The purpose of that tedious list of positions that an egoist anarchist could  take was to show that Egoist anarchism is very open ended and that it is very hard to pinpoint what any specific egoist anarchist would do in any given situation. Also it makes sense to say that there is also not only one type of egoist anarchism, there have always been many expressions of it.  Now, I don't want to describe all of the specific egoist anarchisms that have existed in detail, but I can give you names of the various egoist anarchists so you can see for yourself the various manifestations of it, John Henry Mackay, Benjamin Tucker, John Beverley Robinson, Émile Armand, Miguel Giménez Igualada, James L. Walker, Renzo Novatore, Bruno Filippi,  Enzo Martucci (also went by Enzo da Villafiore, Lev Chernyi, early S.E. Parker (later on he changed his position to an egoist Archist, which is the exact opposite of egoist anarchist),  the Bonnot Gang and other Illegalists, Enrico Arrigoni (also went by Frank Brand), Alfredo M. Bonanno, Feral faun/Wolfi Landstreicher/apio ludd (pseudonyms of the same person), and I'm sure there are others in which I forgot or who i don't know about.  There is obliviously qualities all versions of it have shared, such as rejection of the state, religion, morality, society, obligations, fixed ideas (ideologies), etc and the pursuit of what Stirner calls Owness making ones life ones own despite of all the claims made against it, but the way this manifests and how each egoist anarchist has decided exist in and against this world is unique to each individual.
by (160 points)
For example i  am an egoist anarchist who does not praise chaos and who thinks that insurrectionary anarchism is foolish self sacrifice for the Informal Anarchist Federation.
To iconoclast: And I'm an egoist anarchist that finds your name to be ironic foolishness.  Smash idols with the exclusion of violent expression?  Sounds like busting a nut, which sounds destructive with something getting busted, but is really just blowing wads into a gym sock.
I am not an egoist anarchist, or a insurrectionist anarchist, or a social anarchist. Egoism is often associated with Max Stirner, insurrectionist anarchism is often associated with Alfredo M. Bonanno, and social anarchism is associated usually with Murray Bookchin.

I distance myself the furthest with Bookchin, and I mostly think Bonanos' writing's to be very boring, and I basically agree with Stirner, but it bothers me how so many people seem to idealize him: for me he's just another theorist/ thinker, and not anymore particularly profound than many others. That's not to dismiss him, or to say he's unimportant. His writings are very, very interesting. Stirner's influence on my own thinking is extreme, and one of the many reasons I dislike icons.

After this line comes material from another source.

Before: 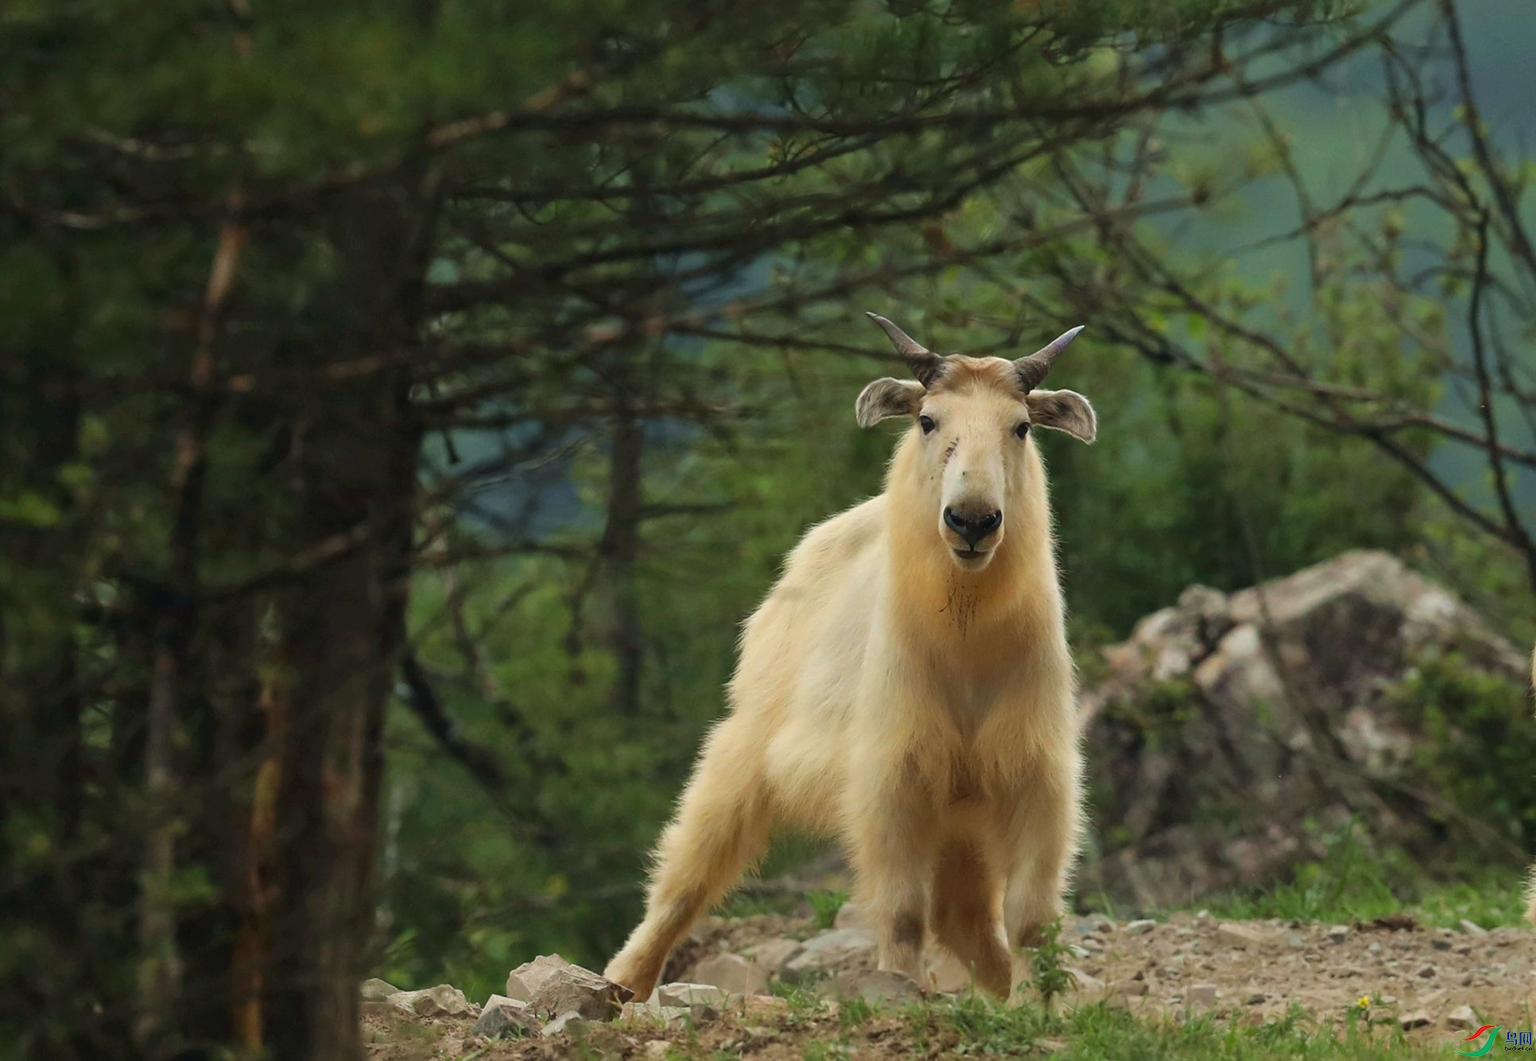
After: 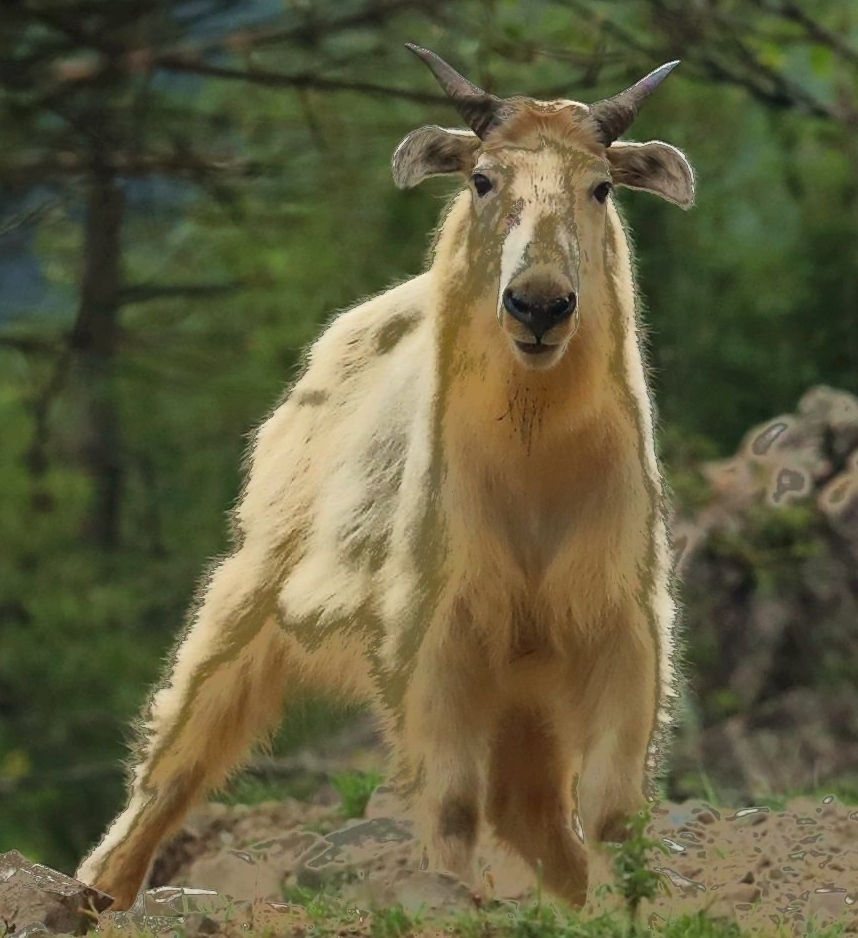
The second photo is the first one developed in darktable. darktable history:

With that in mind, I appropriate aspects from social anarchists (having nothing to do with Bookchin, who by the way eventually abandoned calling himself an anarchist), from insurrectionists ( Bonano bores me, but I don't really disagree with him, and writers aside I want insurrection), and egoist theory, because the emphasis on being unique, and breaking with standardization I find very appealing as a way to approach the world. I don't like ideology, and thus dislike egoism. Stirner's influence on my own thinking is extreme, and one of the many reasons I dislike icons.

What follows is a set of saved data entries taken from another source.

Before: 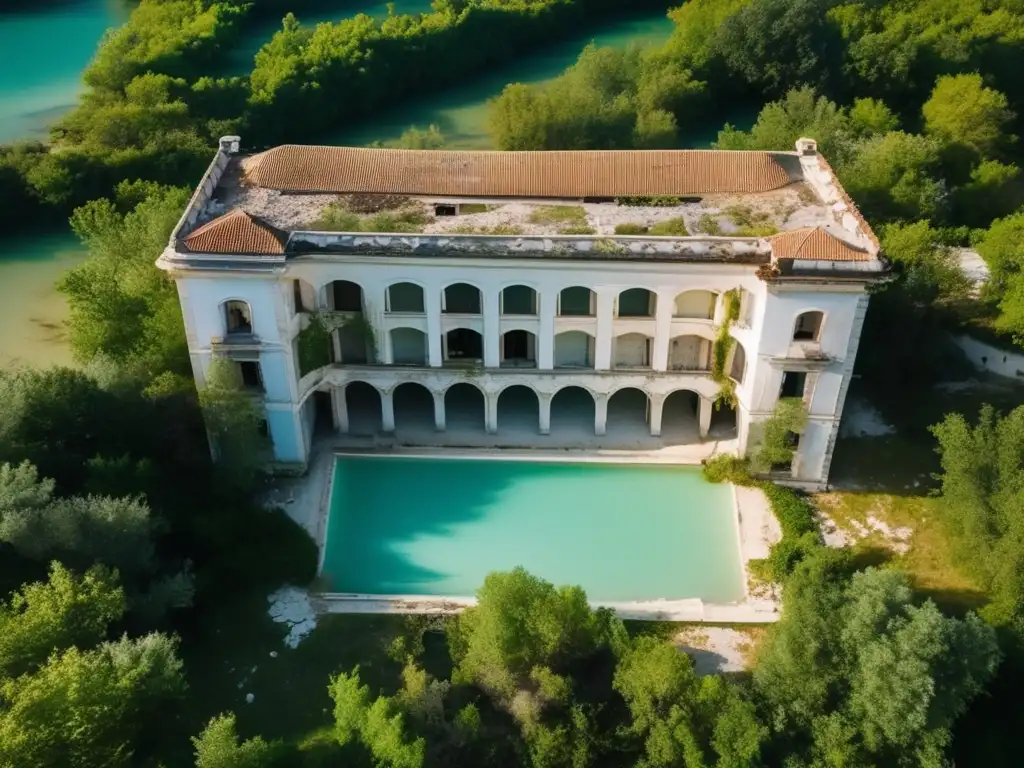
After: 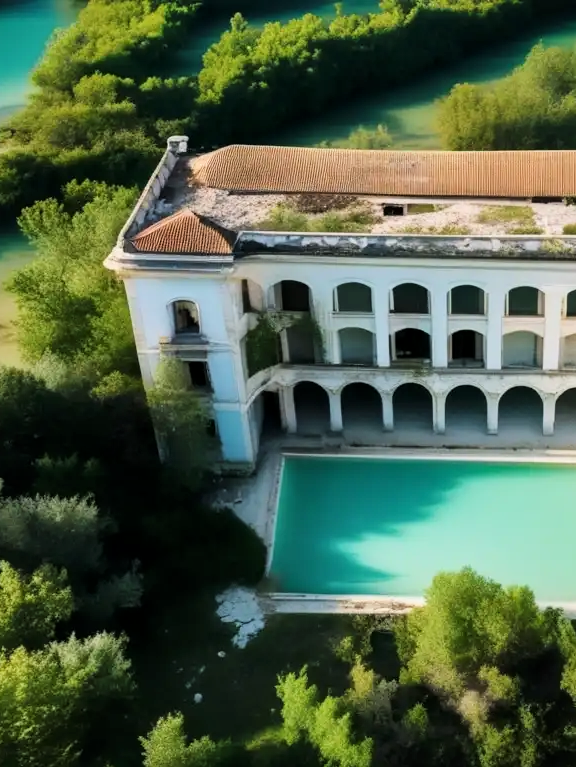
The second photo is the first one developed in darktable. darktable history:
tone curve: curves: ch0 [(0, 0) (0.004, 0.001) (0.133, 0.112) (0.325, 0.362) (0.832, 0.893) (1, 1)], color space Lab, linked channels, preserve colors none
contrast brightness saturation: contrast 0.01, saturation -0.05
local contrast: mode bilateral grid, contrast 20, coarseness 50, detail 120%, midtone range 0.2
crop: left 5.114%, right 38.589%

The previous comment was accidentally published as I was rewriting, and reducing it, so seems like a repetitious ramble. This is more likeI wanted to share: I appropriate idea's and aspects from everywhere, and not only from anarchism. I am an Insurrectionist, social Anarchist (this having absolutely nothing to do with Murray Bookchin) who distances himself from egoism precisely because Stirner's influence on my own thinking is extreme, and one of the many reasons I dislike icons and ideology.